• AIM OF THE EXERCISE
Before anything else, drop the pictures; then return exactly the lines from the top of the listing through the line with "X107800Y-77290D01*".

• THE RECORDS
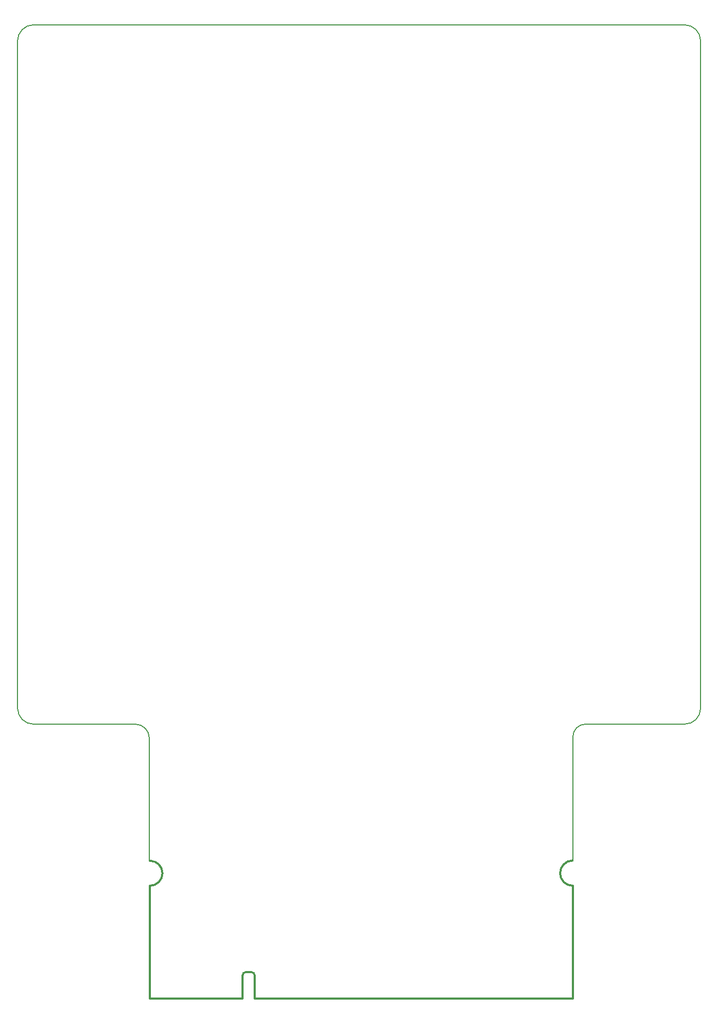
<source format=gbr>
G04 (created by PCBNEW (2012-oct-18)-testing) date Mon 18 Feb 2013 10:37:03 UTC*
%MOIN*%
G04 Gerber Fmt 3.4, Leading zero omitted, Abs format*
%FSLAX34Y34*%
G01*
G70*
G90*
G04 APERTURE LIST*
%ADD10C,0.006*%
%ADD11C,0.0059*%
%ADD12C,0.00590551*%
%ADD13C,0.0149*%
G04 APERTURE END LIST*
G54D10*
G54D11*
X107800Y-69600D02*
X107800Y-77290D01*
X134460Y-69600D02*
X134460Y-77290D01*
G54D12*
X135200Y-68700D02*
X141500Y-68700D01*
X135260Y-68700D02*
G75*
G03X134460Y-69500I0J-800D01*
G74*
G01*
X134460Y-69500D02*
X134460Y-69600D01*
X106900Y-68700D02*
X100500Y-68700D01*
X107800Y-69600D02*
G75*
G03X106900Y-68700I-900J0D01*
G74*
G01*
G54D13*
X134440Y-77279D02*
G75*
G03X133659Y-78079I9J-790D01*
G74*
G01*
X133650Y-78070D02*
G75*
G03X134450Y-78870I800J0D01*
G74*
G01*
X134450Y-78870D02*
X134450Y-85960D01*
X108620Y-78080D02*
G75*
G03X107830Y-77290I-790J0D01*
G74*
G01*
X107830Y-78870D02*
G75*
G03X108620Y-78080I0J790D01*
G74*
G01*
X113859Y-84300D02*
G75*
G03X113670Y-84510I10J-199D01*
G74*
G01*
X114419Y-84510D02*
G75*
G03X114230Y-84300I-199J10D01*
G74*
G01*
X113670Y-85960D02*
X107830Y-85960D01*
X113855Y-84300D02*
X114225Y-84300D01*
X114420Y-85960D02*
X134450Y-85960D01*
X113670Y-85960D02*
X113670Y-84515D01*
X114420Y-85960D02*
X114420Y-84510D01*
X134440Y-77280D02*
X134430Y-77280D01*
X107830Y-85960D02*
X107830Y-78870D01*
G54D12*
X99500Y-67700D02*
G75*
G03X100500Y-68700I1000J0D01*
G74*
G01*
X100500Y-24700D02*
G75*
G03X99500Y-25700I0J-1000D01*
G74*
G01*
X142500Y-25700D02*
G75*
G03X141500Y-24700I-1000J0D01*
G74*
G01*
X141500Y-68700D02*
G75*
G03X142500Y-67700I0J1000D01*
G74*
G01*
X142500Y-25700D02*
X142500Y-67700D01*
X100500Y-24700D02*
X141500Y-24700D01*
X99500Y-25700D02*
X99500Y-67700D01*
M02*

</source>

• SOLVED PROBLEM
<source format=gbr>
G04 (created by PCBNEW (2012-oct-18)-testing) date Mon 18 Feb 2013 10:37:03 UTC*
%MOIN*%
G04 Gerber Fmt 3.4, Leading zero omitted, Abs format*
%FSLAX34Y34*%
G01*
G70*
G90*
G04 APERTURE LIST*
%ADD10C,0.006*%
%ADD11C,0.0059*%
%ADD12C,0.00590551*%
%ADD13C,0.0149*%
G04 APERTURE END LIST*
G54D10*
G54D11*
X107800Y-69600D02*
X107800Y-77290D01*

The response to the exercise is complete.